Among the responders were Fred Schwarz, Daniel Foster and Rich Lowry of National review, Charles Krauthammer and they threw in some older quotes from George Will for spice. The upshot: baseball is slow, it doesn’t change much and, according to Schwarz anyway, “it has
more of a laws-and-not-men vibe, in the sense that penalties or fouls
or violations called by officials play a much smaller role in baseball
than they do in football, basketball, or hockey.”
Not sure I buy that last one inasmuch as every single pitch in baseball entails a judgment call that is subjective in practice, even if it isn’t in theory. But yeah, I’ve heard all of these things before as I’m sure some of the rest of you have too.

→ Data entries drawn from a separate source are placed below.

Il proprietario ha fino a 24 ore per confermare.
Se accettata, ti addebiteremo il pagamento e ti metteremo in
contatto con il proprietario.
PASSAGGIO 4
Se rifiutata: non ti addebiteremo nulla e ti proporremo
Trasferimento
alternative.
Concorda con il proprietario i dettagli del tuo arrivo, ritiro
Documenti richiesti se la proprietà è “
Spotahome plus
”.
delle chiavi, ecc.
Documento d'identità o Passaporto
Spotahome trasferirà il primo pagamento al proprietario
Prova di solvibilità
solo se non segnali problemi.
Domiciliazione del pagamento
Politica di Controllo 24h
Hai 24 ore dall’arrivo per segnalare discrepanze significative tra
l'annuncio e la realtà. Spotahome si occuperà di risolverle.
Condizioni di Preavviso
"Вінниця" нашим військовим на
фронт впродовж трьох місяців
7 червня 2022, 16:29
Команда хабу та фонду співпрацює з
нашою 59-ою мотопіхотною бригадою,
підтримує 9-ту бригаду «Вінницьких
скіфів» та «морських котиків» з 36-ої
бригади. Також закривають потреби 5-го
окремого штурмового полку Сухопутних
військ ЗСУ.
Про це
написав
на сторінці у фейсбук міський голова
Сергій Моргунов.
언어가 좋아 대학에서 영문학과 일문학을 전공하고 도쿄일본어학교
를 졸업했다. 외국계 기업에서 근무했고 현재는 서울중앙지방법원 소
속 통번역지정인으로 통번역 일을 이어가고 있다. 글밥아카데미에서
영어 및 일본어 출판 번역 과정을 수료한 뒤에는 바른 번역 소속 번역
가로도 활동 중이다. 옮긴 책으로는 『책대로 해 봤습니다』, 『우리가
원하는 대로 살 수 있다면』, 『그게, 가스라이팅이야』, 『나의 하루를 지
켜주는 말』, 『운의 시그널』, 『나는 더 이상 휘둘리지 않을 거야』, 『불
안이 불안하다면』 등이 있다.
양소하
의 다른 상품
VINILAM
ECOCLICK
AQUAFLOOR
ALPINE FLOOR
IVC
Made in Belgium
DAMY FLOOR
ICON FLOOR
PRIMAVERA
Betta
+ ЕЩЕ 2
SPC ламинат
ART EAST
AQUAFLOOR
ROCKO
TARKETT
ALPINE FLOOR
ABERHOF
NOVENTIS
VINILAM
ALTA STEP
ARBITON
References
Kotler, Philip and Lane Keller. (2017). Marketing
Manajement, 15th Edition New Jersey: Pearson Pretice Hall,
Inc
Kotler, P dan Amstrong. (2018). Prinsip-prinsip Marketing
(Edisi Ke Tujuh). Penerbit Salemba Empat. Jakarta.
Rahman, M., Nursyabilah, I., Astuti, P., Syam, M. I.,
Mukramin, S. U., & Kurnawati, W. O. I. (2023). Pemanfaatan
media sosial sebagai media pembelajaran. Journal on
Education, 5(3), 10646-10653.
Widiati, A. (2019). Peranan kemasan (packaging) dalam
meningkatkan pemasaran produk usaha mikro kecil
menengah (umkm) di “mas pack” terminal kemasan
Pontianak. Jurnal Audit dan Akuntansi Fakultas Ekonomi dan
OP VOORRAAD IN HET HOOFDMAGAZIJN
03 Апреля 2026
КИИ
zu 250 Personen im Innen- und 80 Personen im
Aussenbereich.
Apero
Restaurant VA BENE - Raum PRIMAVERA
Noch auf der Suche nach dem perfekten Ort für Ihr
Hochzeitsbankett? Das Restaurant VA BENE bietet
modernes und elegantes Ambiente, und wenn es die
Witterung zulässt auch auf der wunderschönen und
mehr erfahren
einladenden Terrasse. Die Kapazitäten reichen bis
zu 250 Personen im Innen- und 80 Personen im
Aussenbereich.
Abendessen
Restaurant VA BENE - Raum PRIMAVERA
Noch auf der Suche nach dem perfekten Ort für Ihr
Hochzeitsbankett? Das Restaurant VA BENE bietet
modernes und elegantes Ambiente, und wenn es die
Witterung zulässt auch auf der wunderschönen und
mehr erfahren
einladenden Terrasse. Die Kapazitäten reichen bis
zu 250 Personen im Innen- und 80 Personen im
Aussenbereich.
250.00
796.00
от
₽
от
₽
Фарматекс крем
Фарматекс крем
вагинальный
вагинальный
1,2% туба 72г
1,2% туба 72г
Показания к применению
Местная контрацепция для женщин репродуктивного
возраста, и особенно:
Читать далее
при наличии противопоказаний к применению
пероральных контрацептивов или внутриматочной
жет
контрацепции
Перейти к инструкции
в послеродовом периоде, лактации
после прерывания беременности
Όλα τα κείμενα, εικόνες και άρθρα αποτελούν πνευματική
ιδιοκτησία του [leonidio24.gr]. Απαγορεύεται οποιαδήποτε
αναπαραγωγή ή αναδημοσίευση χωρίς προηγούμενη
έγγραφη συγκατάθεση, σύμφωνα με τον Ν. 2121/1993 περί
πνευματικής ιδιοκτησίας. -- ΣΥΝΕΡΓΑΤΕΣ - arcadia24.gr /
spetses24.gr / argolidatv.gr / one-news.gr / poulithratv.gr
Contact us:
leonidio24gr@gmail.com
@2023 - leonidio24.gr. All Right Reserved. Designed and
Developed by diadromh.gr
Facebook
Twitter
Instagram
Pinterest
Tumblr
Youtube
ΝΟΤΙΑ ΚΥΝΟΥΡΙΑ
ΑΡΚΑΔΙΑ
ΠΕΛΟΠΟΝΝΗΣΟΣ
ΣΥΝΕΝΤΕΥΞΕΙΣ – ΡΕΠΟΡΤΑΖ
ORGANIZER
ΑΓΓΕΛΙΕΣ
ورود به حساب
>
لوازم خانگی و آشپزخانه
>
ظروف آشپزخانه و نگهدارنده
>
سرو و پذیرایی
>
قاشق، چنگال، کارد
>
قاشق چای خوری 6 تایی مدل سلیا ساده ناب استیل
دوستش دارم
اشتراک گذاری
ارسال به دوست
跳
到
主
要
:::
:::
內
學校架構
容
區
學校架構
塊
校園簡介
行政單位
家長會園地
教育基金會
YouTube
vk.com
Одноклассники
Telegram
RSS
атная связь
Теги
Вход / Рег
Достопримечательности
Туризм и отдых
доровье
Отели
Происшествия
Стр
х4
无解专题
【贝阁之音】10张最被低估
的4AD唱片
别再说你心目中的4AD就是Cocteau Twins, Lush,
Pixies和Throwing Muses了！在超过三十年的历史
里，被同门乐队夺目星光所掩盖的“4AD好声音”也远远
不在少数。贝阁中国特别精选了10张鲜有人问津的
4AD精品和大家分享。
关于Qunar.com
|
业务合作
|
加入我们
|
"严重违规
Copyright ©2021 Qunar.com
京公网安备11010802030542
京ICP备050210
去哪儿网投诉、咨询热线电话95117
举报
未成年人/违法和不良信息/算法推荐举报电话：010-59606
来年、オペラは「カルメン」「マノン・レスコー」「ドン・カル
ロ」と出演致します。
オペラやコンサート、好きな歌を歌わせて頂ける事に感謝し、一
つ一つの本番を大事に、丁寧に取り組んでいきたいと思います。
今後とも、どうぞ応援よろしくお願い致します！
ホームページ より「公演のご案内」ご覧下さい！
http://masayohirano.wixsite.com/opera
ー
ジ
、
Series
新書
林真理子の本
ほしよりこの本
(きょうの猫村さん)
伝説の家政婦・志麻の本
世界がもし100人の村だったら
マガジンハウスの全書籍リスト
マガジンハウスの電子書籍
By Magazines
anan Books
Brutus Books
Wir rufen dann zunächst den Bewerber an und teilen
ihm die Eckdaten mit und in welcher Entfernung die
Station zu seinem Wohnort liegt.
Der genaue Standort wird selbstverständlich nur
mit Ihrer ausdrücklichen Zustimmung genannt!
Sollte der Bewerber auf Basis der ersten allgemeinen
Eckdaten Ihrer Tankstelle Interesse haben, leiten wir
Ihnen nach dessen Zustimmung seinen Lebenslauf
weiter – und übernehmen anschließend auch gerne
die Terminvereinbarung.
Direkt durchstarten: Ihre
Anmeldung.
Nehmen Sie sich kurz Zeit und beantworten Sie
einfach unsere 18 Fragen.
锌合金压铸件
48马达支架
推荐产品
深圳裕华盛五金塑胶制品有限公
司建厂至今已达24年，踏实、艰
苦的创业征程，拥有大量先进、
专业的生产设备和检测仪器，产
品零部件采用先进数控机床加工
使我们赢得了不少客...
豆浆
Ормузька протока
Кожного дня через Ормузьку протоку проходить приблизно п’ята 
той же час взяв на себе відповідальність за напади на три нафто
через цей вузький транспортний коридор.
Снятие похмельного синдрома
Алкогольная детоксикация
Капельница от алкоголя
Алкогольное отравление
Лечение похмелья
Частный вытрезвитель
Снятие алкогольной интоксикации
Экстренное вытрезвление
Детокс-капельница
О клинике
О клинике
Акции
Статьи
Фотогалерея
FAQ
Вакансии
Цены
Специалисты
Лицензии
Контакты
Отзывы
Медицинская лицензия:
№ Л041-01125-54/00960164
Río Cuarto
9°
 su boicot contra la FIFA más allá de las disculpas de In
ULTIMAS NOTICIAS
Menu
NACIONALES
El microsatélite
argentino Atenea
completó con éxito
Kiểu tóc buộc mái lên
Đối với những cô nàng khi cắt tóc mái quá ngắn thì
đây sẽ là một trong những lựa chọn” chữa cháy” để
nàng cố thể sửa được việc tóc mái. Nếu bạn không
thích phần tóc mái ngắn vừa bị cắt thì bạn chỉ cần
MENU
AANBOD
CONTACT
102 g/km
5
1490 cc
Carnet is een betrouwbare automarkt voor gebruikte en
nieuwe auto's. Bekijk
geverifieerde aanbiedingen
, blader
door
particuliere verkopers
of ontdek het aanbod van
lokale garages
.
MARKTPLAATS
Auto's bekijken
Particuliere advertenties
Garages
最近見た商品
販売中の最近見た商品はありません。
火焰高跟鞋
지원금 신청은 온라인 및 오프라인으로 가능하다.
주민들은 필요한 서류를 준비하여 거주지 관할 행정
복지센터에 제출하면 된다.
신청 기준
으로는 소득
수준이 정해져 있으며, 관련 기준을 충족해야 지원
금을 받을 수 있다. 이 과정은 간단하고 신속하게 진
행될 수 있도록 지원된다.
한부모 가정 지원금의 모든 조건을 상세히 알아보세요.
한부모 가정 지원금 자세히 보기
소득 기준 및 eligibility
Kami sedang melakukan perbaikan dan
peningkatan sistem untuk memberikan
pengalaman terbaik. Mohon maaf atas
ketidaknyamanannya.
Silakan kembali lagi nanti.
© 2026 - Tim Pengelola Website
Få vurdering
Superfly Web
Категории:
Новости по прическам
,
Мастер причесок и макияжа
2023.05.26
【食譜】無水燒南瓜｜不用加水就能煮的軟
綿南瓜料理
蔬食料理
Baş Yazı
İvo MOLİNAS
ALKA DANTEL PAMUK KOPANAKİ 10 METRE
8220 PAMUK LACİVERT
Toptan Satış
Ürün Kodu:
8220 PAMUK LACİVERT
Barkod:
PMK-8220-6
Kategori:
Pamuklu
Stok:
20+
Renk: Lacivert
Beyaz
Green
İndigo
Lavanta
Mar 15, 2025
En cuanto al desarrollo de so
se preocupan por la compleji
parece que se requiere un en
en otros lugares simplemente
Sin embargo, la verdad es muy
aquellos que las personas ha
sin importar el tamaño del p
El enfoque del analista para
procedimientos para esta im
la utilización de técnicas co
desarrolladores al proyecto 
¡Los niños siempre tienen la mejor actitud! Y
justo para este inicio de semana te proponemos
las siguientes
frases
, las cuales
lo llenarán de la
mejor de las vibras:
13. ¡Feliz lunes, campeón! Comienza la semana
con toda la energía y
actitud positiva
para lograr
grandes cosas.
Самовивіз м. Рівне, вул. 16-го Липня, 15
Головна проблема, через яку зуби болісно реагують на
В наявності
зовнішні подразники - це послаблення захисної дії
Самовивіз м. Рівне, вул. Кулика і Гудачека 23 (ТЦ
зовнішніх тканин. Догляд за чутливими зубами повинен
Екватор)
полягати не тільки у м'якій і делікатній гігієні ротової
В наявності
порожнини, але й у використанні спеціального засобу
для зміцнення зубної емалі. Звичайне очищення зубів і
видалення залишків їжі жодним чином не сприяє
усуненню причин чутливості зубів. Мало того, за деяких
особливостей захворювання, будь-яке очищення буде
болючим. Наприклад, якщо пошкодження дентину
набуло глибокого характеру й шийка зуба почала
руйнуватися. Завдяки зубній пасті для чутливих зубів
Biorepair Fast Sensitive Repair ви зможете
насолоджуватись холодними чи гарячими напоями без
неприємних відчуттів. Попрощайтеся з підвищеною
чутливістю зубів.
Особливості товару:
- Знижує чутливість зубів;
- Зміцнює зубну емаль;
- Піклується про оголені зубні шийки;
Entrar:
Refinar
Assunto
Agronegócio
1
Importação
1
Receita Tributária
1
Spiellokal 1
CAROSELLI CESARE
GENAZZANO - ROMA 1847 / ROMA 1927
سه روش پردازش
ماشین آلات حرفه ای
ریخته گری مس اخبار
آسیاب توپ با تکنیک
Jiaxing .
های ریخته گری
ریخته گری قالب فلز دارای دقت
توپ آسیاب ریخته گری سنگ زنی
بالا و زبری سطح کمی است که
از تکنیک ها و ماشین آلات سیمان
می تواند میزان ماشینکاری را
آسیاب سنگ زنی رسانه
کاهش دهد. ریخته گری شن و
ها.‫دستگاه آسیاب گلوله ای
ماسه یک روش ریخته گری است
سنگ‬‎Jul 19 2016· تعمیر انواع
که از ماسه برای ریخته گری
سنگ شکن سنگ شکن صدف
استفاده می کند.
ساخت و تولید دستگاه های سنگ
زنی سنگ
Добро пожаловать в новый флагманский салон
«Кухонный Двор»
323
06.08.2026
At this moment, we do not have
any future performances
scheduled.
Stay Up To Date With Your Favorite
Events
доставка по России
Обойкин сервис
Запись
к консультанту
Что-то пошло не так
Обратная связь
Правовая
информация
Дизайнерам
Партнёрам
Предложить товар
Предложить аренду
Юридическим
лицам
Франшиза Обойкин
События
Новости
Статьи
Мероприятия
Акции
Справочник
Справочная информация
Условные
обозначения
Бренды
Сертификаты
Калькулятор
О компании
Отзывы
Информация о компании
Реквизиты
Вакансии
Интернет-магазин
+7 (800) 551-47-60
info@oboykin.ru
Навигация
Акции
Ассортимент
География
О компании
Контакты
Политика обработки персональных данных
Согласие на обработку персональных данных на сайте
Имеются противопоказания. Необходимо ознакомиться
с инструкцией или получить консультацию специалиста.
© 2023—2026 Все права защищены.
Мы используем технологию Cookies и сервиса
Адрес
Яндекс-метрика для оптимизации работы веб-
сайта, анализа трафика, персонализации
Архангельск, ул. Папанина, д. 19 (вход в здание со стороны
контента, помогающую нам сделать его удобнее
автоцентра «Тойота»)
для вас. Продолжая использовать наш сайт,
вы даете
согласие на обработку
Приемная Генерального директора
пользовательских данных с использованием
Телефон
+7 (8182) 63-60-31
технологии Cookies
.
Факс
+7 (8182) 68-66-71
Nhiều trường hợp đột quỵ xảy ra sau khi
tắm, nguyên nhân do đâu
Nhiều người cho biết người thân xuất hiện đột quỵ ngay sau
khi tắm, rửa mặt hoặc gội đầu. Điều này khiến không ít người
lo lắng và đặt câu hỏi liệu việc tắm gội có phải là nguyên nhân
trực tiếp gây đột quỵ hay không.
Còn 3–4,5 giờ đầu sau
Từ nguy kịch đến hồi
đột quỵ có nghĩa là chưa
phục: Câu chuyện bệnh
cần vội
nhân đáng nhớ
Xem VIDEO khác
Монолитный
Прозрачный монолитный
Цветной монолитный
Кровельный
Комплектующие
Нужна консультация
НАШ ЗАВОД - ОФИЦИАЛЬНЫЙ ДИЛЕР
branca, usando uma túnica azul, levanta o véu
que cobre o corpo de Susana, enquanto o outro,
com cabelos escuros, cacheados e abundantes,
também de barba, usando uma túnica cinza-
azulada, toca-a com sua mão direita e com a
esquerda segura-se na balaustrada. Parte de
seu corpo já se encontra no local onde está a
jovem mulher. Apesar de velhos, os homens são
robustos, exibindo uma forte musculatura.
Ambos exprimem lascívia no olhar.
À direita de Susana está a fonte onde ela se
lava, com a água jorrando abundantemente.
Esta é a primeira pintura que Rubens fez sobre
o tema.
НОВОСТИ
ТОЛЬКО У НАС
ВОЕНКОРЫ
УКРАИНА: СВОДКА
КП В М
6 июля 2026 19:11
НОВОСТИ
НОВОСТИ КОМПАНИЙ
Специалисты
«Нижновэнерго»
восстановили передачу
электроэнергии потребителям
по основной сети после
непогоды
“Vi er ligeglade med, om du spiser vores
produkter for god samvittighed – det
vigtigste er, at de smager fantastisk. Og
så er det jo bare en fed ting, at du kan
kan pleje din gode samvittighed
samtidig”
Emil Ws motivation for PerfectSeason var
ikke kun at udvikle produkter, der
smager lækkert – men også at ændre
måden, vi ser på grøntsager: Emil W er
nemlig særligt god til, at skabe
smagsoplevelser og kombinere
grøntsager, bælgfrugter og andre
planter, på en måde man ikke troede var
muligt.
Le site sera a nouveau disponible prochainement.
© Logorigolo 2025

Here’s my thing on baseball and politics: it’s an almost total escape from that stuff. Sure, there are some political considerations that go into how you feel about labor issues, finances and maybe even PEDs, but as far as the game itself is concerned, politics is almost wholly irrelevant, at least compared to almost any other walk of life.
It’s anecdotal, but here’s an example: While I greatly exaggerate my flamin’ pink liberalness for comedic effect at times, I’m definitely a lefty on most issues. It’s just how I roll. The Baseball Crank, Dan McLaughlin, is about the staunchest conservative who has ever crossed my path in the baseball world. We both get political on Twitter from time to time (he has a far more professional interest in it than I do, however) and I dare say we disagree about 95% of the time when it comes to politics and policy and stuff. Add this to the mix: he’s a Mets fan.
But he’s a baseball fan and I’m a baseball fan. He’s also a baseball analyst whose analysis I agree with approximately 95% of the time. I’ve never met him in person, but I am certain that if he and I went to a ballgame together we’d have a hell of a time. At least if we made a rule not to talk about mosque location theory, tax policy, gay marriage and stuff like that.
Which is to say that I don’t think baseball lends itself to the conservative disposition or the liberal disposition any more so than it does the other. To the extent anyone thinks it does, they’re likely the kind of person who strains to see the political in everything, and those people are freakin’ nuts to begin with.
Like the man said: “it’s our game. The American, Asian and increasingly European game.” Well, he didn’t say that, actually, but he would today because, while partisans of every stripe like to claim that they’re truly speaking for the masses, baseball is the biggest damn tent there is.